▶ [Passage provided]:

★ ★ ★ ★

# 39mm manufacture slimline moonphase models on the way?



## JarrodS

Maybe I missed it, but except for the new ladies' models, I haven't seen any press releases or posts about this. There are now 38.8mm men's models up on the site, but not at my AD. These appear to be brand new models that also use the new 703 manufacture movement to enable a smaller dial and thinner case. Something tells me these are going to be a home run for FC.

http://frederiqueconstant.com/watch-finder/manufacture/manufacture-slimline-moonphase-fc-703n3s6b/


----------



## Laparoscopic Yoda

Yeah, this seems to be a rather quiet release, yet it is one that a lot of watch fans have been clamoring for. Should be successful if they just get the word out. 


Sent from my iPhone using Tapatalk


----------



## Nokie

Finally! Something for those of us who can't handle their 43mm case size. Nice to know.


----------



## WatchTheTime7

*YESSSSSSS they have been listening!!!*


----------



## Dethdraw

*So close!! What happened??*

I absolutely love the 42 mm model, but I have tried them on at a couple of retailers, and unfortunately the size was a bit large for me.

When I found this thread and saw that 38.8 mm slimline moonphase were coming out, I was so excited, I couldn't believe it. I was ready! I was literally ready to take out my wallet and give Frederique Constant my money... but then I took a closer look at the photos... and I'm disappointed. If the pictures on the FC website are the final thing and not a prototype, I don't want this watch anymore.

★ ★ ★ ★

▶ [Exercise goal]:
Rewrite the forum thread, starting with "Maybe I missed" and going on through "the word out.", with "big hit" in place of "home run". The material after this point has no role in the work on the forum thread.

▶ [Data shown]:
★ ★ ★ ★

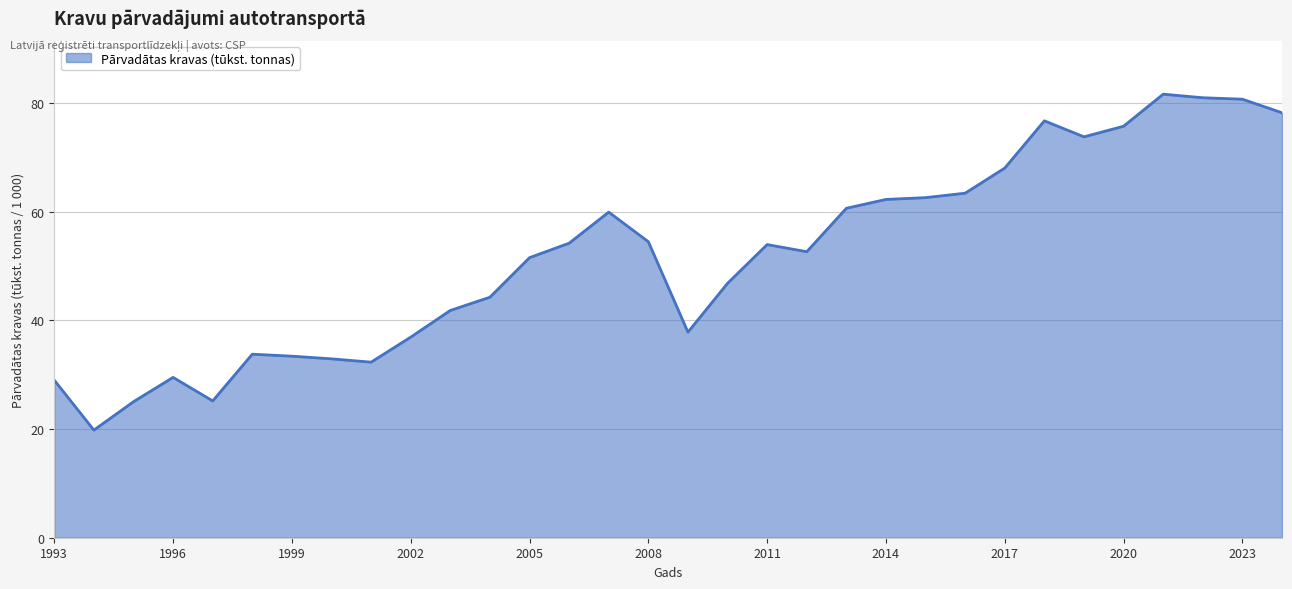

At which category does the data reach its first local valley?

1994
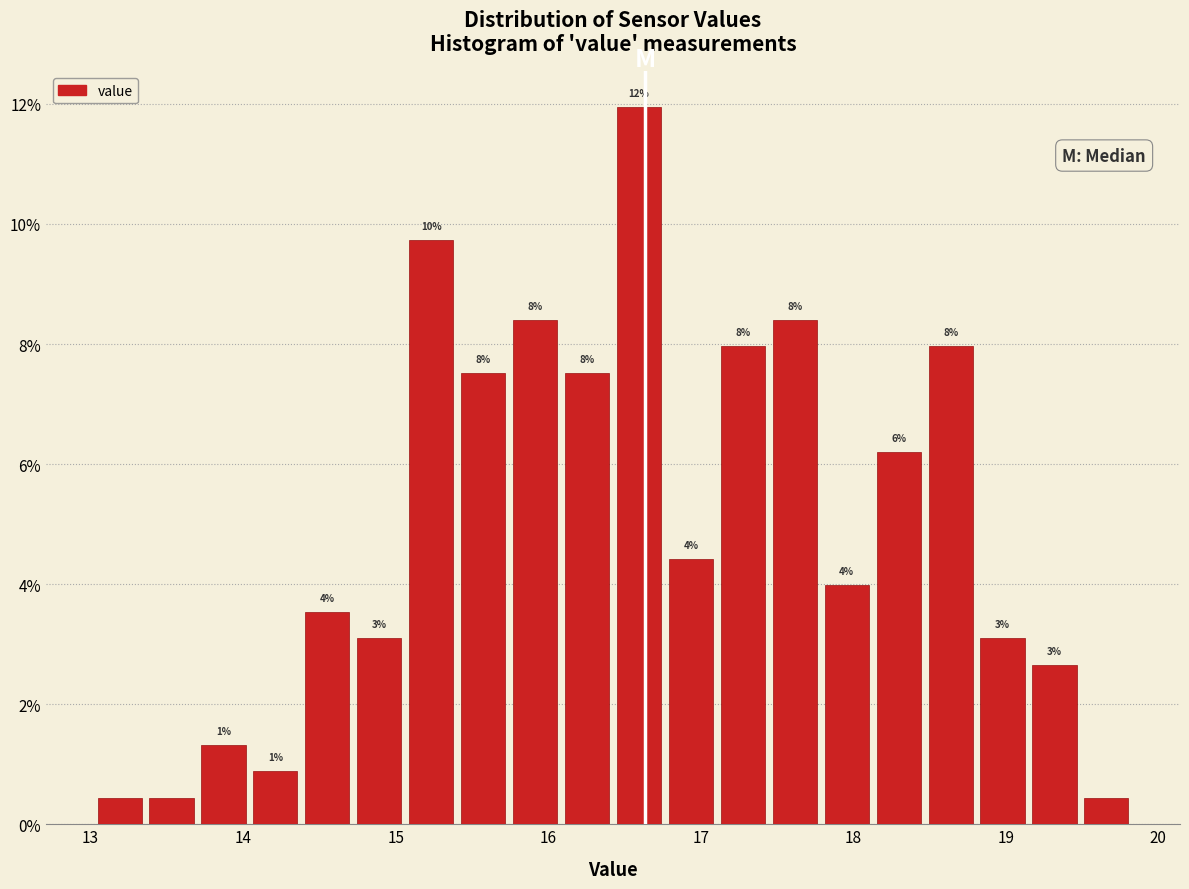

Around what value on the x-axis is the tallest bar? Give the approximate position of its centre, as read against the axis.

16.6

★ ★ ★ ★

▶ [Answer area]:
Maybe I missed it, but except for the new ladies' models, I haven't seen any press releases or posts about this. There are now 38.8mm men's models up on the site, but not at my AD. These appear to be brand new models that also use the new 703 manufacture movement to enable a smaller dial and thinner case. Something tells me these are going to be a big hit for FC.

http://frederiqueconstant.com/watch-finder/manufacture/manufacture-slimline-moonphase-fc-703n3s6b/


----------



## Laparoscopic Yoda

Yeah, this seems to be a rather quiet release, yet it is one that a lot of watch fans have been clamoring for. Should be successful if they just get the word out.